There has been a lot of talk, some of it quite loud, over the last month--actually 25 days--about rights and freedoms. We are being deafened by screams that the Walker budget Repair Bill's section restricting collective bargaining by public service unions is an attack on freedom and the middle class; that it violates hard-won union rights. Harsh accusations indeed. But, what are they really saying?
There are several categories of rights. There is, of course, the Bill of Rights in the Constitution of the United States. Things like the right to bear arms, right of privacy (oops, that's not really there), among others. These rights are essentially cast in stone and can be undone only by constitutional amendment. Constitutional rights do not seem to be at issue here since none of them appear to infringed by Gov. Walker's bill.
There are God-given rights, like the right to life and free will. I'm not sure what the others are, but lots of folks refer to them. Walker seems to be safe from these also, whatever they are.
Then there are legal rights, those bestowed by legislative action. Ah, now we seem to have something. There was legislation passed some years ago that established collective bargaining for public service unions. However, that was a legal right created by a law. Such a right can then also be removed by legal action, which is the present case. These are equivalent actions, neither superior in any way to the other. What a legislature bestows it can take away, no foul.
O.K., what about those freedoms that the evil Republicans are taking away from us, the middle-class public. Certainly not the freedom of assembly or freedom of speech. Those are also in the U.S. Constitution, but seem to be safe from right-wing predation. Then there is: "We hold these truths to be self-evident, that all men are created equal, that they are endowed by their Creator with certain unalienable Rights, that among these are Life, Liberty and the pursuit of Happiness." It may be argued that the "pursuit of Happiness" (sic) and maybe even some Liberty is being infringed, but this is from the Declaration of Independence which, while a worthwhile sentiment, does not have the force of law. Also, I don't think the writers of the Declaration had public service union collective bargaining rights in mind.
The bottom line is, it is difficult to identify any real freedoms or rights that are being infringed, except the right of unions to fleece the public. Oh yes, the recent ongoing circus in Madison and elsewhere, like Illinois, is only and solely about the union right to collect dues and entice membership by negotiating rather generous benefits from strength gained through political contributions to those with whom they are negotiating. It is not about workers' rights, which are not being infringed or taken away. The majority of public service workers who do not belong to a union seem to be doing quite well on their own. Union workers will still have jobs with decent wages and reasonable benefits, and somewhat greater job security, compared with the rest of the employed folks.
So, all the noise, largely created by union agitators, professional demonstrators who seem to show up at every public protest, retired teachers with nothing better to do and college students who seem not to have to attend classes, is about the public service unions, not the workers. It's about union power and money, nothing else.
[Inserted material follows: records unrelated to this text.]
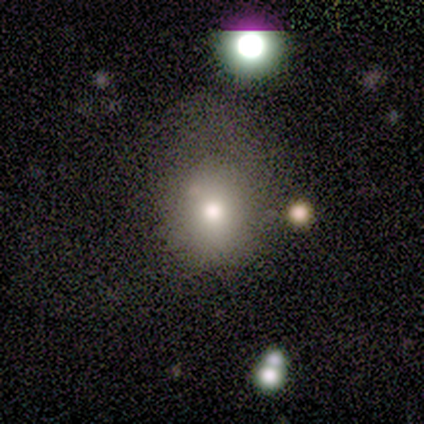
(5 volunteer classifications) Overall: smooth (100%). How rounded: round (80%). Merging: none (40%, tied with minor disturbance).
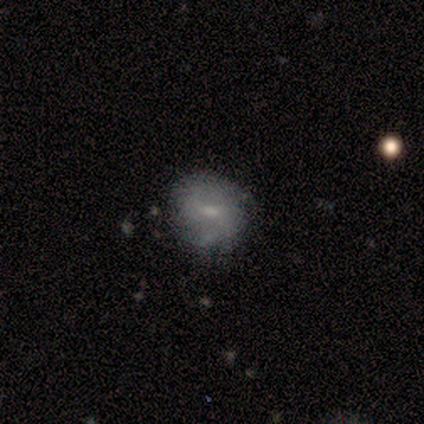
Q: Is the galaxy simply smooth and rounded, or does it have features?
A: featured or disk — 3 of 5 (60%).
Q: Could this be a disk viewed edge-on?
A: no — 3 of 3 (100%).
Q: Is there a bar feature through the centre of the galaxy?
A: weak — 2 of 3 (67%).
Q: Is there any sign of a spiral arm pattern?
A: yes — 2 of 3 (67%).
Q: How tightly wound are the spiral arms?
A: medium — 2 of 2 (100%).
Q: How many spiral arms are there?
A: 2 — 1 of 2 (50%, tied with can't tell).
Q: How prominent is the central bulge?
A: large — 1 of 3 (33%, tied with moderate and small).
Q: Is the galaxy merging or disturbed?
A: none — 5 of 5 (100%).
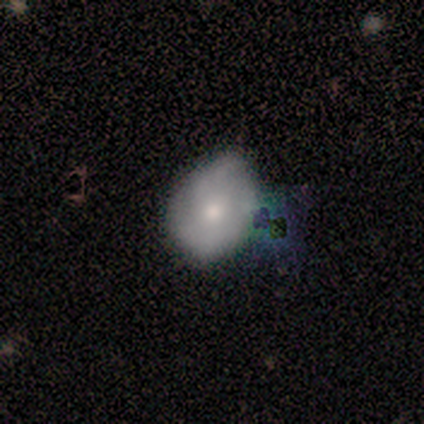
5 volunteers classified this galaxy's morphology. A smooth galaxy with no disk features (60%) that is round (67%).

Vote fractions:
- Smooth or featured? smooth: 60% / featured or disk: 40% / star or artifact: 0%
- How rounded? round: 67% / in between: 33% / cigar-shaped: 0%
- Merging? none: 60% / minor disturbance: 20% / merger: 20% / major disturbance: 0%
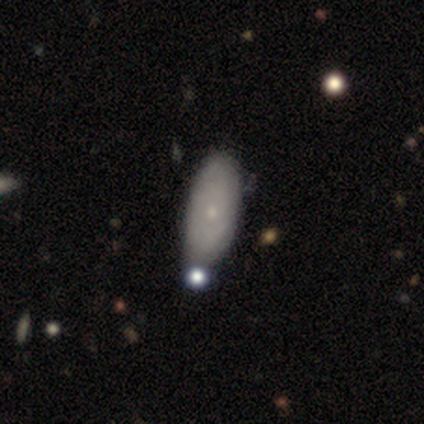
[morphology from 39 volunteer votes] smooth_or_featured: smooth (p=0.56) [alt: featured or disk p=0.36]
how_rounded: in between (p=0.86) [alt: cigar-shaped p=0.14]
merging: none (p=0.61) [alt: minor disturbance p=0.11]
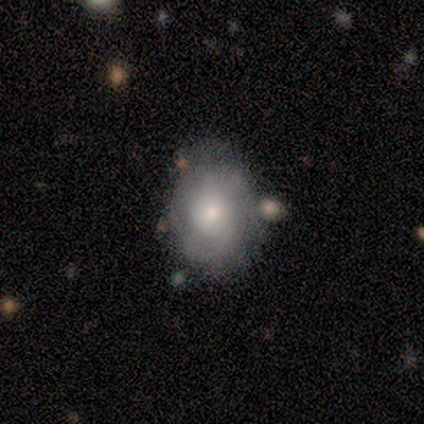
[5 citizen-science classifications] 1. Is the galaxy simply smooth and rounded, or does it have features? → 80% featured or disk, 20% star or artifact, 0% smooth.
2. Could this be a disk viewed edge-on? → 100% no, 0% yes.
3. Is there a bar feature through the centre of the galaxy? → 100% no, 0% strong, 0% weak.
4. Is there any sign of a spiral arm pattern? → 50% yes (tied), 50% no (tied).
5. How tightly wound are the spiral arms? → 50% tight (tied), 50% medium (tied), 0% loose.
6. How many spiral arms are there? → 100% can't tell, 0% 1, 0% 2, 0% 3, 0% 4, 0% more than 4.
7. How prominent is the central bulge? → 75% small, 25% large, 0% dominant, 0% moderate, 0% none.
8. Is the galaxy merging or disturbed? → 75% none, 25% major disturbance, 0% minor disturbance, 0% merger.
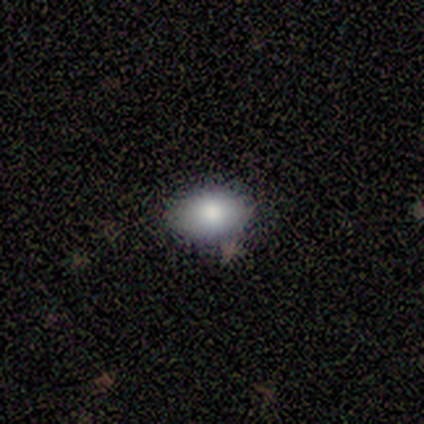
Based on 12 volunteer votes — This is clearly a smooth galaxy (92%). How rounded: likely in between (73%). Merging: clearly none (92%).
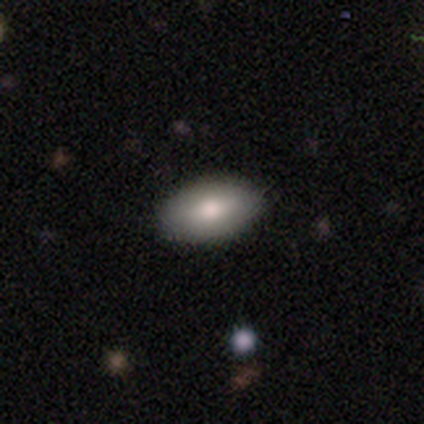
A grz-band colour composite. It shows a featured or disk galaxy (60%) with no bar (100%), no spiral arms (100%) and a moderate central bulge (67%). Merging: none (80%).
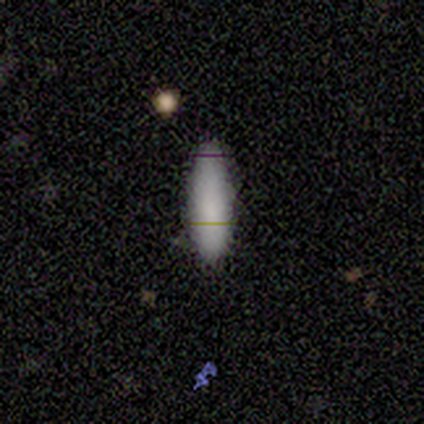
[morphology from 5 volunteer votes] type=smooth (60%); roundness=in between (67%); merging=none (67%).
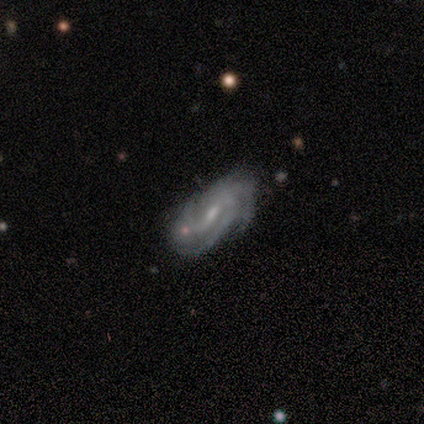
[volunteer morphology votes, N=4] Smooth or featured? 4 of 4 (100%) said featured or disk. Edge-on disk? 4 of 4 (100%) said no. Bar? 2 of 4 (50%, tied with no) said weak. Spiral arms? 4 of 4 (100%) said yes. Spiral winding? 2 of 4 (50%, tied with medium) said tight. Spiral arm count? 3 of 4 (75%) said 3. Bulge size? 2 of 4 (50%, tied with small) said moderate. Merging? 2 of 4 (50%, tied with minor disturbance) said none.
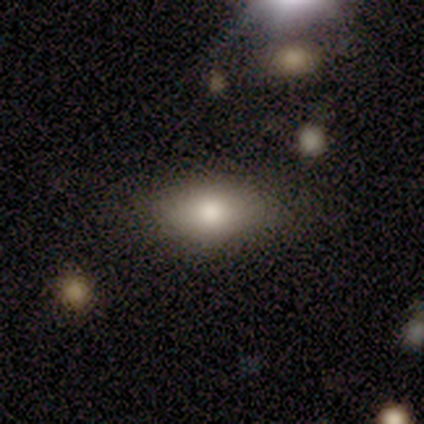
A smooth galaxy with no disk features (100%) that is in between round and cigar-shaped (100%). Merging: none (80%).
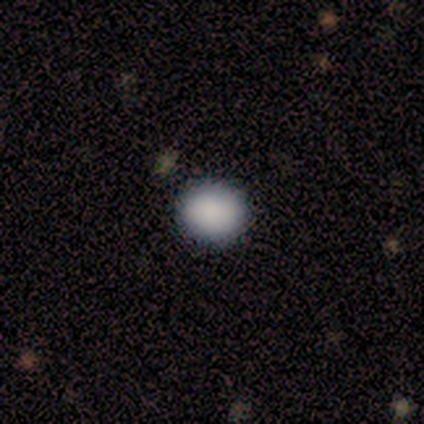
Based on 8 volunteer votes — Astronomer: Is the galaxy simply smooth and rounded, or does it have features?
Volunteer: smooth — 88%.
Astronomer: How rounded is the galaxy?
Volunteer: round — 57% (runner-up: in between, 43%).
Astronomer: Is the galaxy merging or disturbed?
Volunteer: none — 88%.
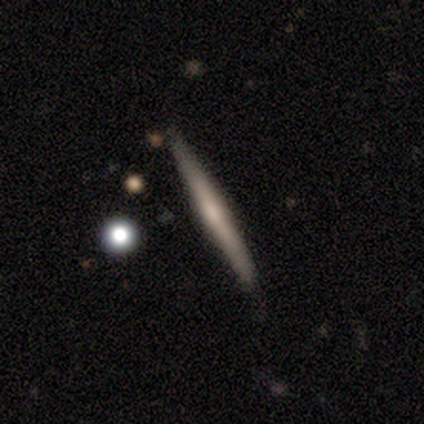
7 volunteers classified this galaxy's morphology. smooth_or_featured: featured or disk (p=0.86) [alt: smooth p=0.14]
disk_edge_on: yes (p=1.00)
edge_on_bulge: rounded (p=0.50) [alt: none p=0.33]
merging: none (p=1.00)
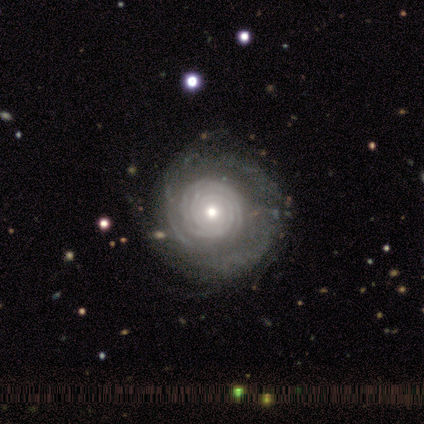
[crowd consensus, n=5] featured or disk 100%, smooth 0%, star or artifact 0%. Down the decision tree: edge-on disk — no (100%); bar — no (80%); spiral arms — yes (100%); spiral arm count — 4 (40%); spiral winding — tight (80%); bulge size — small (60%); merging — none (100%).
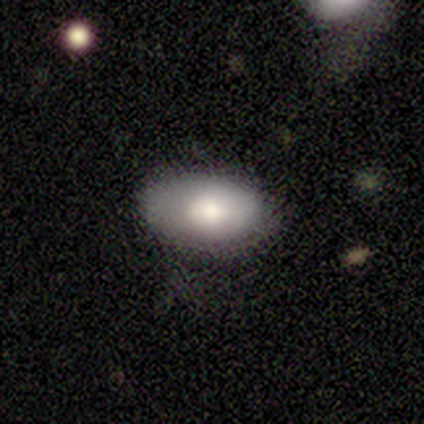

It is unfortunate that the Republicans had to resort to separating out fiscal elements from the bill to pass it with a simple majority. Interestingly, this tactic was advanced by none other that Milwaukee Mayor Tom Barrett, who dared them to do it in a speech about a week ago. Personally, I'm impressed by the intestinal fortitude displayed by Governor Walker and the Republicans, who were under unprecedented pressure from the unions, both locally and nationwide.
Unfortunately, it isn't over yet. I have heard that national unions and/or union sympathizers have allocated $30 million to fund recall campaigns against eight Republican senators. How's that for outside interference in state affairs?
The Wisconsin Taxpayers' Alliance in two recent bulletins clearly and succinctly outlines the fiscal games played by the last two administrations to balance a hopelessly out-of-balance budget with non-GAAP (Generally Accepted Accounting Principles) tactics, creating a massive structural deficit. Walker is the first governor in quite awhile to address Wisconsin's budget problems head-on without gimmicks.
The only way to balance the budget without dumping the deficit onto taxpayers is to cut spending. That he is doing to the accompaniment of the deafening roar of a chorus of gored oxen. I for one respect him for his honesty and courage. Way to go, Scott!